Italy, as an example, has some 2500 tons of gold. They would lose it all if they failed to repay the bailout 'loan' from the Euro Trashcrats, a sure thing given the death spiral nature of events.

Ironically, the huge chunk of Germany's own gold it held in NYC at the 'Federal' Reserve vault. The comment about how unsafe safe deposit boxes are applies here in spades for Deutschland's gold.

Germany sucks it's periphery dry, the U.S sucks Germany dry, thank you very much.

I wonder how Germany plans on being payed for it's exports? Manufacturer financed payment/loans?

Charge interest to the periphery for products they can no longer afford with loans they can't service.

The noose tightens.
Posted: 12 months ago by riesterm #3748
desert_planet: I did not mean to imply a reversal of Nicole's opinion. Rather, I was checking to see if she still felt local institutions, particularly credit unions, were a "safe" haven for cash.

TheTrivium4TW appears not to think so.
Posted: 1 year ago by TheTrivium4TW #3736
Hi Nicole,

Thanks for the timely article.

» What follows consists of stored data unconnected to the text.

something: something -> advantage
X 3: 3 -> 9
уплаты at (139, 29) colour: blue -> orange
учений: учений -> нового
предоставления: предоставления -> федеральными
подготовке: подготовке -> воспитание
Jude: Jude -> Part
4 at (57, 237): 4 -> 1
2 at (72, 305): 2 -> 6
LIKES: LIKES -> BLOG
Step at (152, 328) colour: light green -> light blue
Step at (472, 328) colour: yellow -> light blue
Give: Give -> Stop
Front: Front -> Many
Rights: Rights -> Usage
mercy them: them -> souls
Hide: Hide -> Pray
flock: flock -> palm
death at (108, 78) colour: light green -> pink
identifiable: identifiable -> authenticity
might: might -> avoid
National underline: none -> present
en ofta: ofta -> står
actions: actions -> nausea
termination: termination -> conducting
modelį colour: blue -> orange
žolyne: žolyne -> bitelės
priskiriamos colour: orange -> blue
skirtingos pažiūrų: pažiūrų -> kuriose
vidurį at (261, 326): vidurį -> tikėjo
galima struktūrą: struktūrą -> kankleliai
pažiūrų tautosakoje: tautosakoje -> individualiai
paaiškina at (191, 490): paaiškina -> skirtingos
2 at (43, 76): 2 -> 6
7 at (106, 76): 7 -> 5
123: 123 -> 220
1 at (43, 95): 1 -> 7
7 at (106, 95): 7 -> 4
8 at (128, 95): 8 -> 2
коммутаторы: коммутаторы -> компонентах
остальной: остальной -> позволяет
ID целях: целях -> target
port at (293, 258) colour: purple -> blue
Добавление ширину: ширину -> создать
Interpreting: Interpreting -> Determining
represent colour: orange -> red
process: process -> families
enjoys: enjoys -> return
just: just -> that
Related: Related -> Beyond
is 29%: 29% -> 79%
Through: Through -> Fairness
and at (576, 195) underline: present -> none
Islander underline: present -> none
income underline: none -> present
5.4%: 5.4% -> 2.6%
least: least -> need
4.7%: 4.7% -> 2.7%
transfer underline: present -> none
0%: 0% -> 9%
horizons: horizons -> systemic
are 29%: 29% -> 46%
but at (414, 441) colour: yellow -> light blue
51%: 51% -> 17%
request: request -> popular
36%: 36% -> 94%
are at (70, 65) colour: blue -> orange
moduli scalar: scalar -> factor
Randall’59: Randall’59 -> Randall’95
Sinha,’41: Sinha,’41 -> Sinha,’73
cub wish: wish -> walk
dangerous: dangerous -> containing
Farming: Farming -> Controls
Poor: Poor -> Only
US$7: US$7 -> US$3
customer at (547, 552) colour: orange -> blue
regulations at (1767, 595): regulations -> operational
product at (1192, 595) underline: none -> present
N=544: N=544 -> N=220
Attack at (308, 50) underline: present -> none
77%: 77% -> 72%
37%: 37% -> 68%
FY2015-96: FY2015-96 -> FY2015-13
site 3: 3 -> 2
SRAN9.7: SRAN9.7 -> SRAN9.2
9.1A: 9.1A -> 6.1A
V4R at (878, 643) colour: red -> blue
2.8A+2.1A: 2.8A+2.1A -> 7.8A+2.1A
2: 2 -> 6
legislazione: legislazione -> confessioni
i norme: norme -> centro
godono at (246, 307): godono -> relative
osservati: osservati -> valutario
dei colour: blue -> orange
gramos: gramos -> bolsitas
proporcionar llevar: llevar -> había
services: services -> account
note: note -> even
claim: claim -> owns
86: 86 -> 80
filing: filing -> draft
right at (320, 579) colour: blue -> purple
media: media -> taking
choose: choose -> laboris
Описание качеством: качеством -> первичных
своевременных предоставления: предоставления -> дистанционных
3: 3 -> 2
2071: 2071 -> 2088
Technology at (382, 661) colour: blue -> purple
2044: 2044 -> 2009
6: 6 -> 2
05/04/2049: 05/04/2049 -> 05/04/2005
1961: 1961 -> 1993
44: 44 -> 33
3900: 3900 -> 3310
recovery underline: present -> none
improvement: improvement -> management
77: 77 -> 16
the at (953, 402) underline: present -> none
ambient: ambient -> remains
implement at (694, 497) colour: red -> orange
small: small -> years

Please keep the analysis coming as more events "break."

A question for you, Ilargi, Ashvin and Commentariat... If one were to keep a sizeable chunk of change at Treasury Direct (in the US, obviously), what would happen if the credit union one used was forced to "limit withdrawals?"

Wouldn't the Treasury Direct stash of cash become be restricted to the withdrawal limits?

riesterm, I wouldn't trust credit unions more than banks b/c I can easily see banking restrictions mandated across all institutions.

I would, however, recommend using a reasonably solvent local credit union over a criminal Big Finance Capital mega banking institution unless you like directly paying for the financial knife that will be used to slit our nation's financial throat.